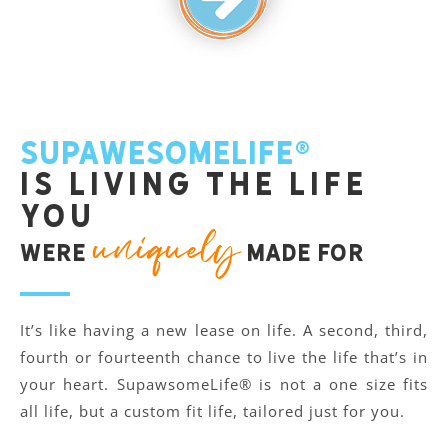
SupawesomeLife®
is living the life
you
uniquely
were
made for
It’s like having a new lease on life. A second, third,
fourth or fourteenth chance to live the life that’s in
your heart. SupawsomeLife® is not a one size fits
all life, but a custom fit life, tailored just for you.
☆ ☆ ☆ ☆ ☆ ☆ ☆
### Exercise
Would you write out every record word for word, leaving no picture in?

### Solution to this task
SupawesomeLife®
is living the life
you
uniquely
were
made for
It’s like having a new lease on life. A second, third,
fourth or fourteenth chance to live the life that’s in
your heart. SupawsomeLife® is not a one size fits
all life, but a custom fit life, tailored just for you.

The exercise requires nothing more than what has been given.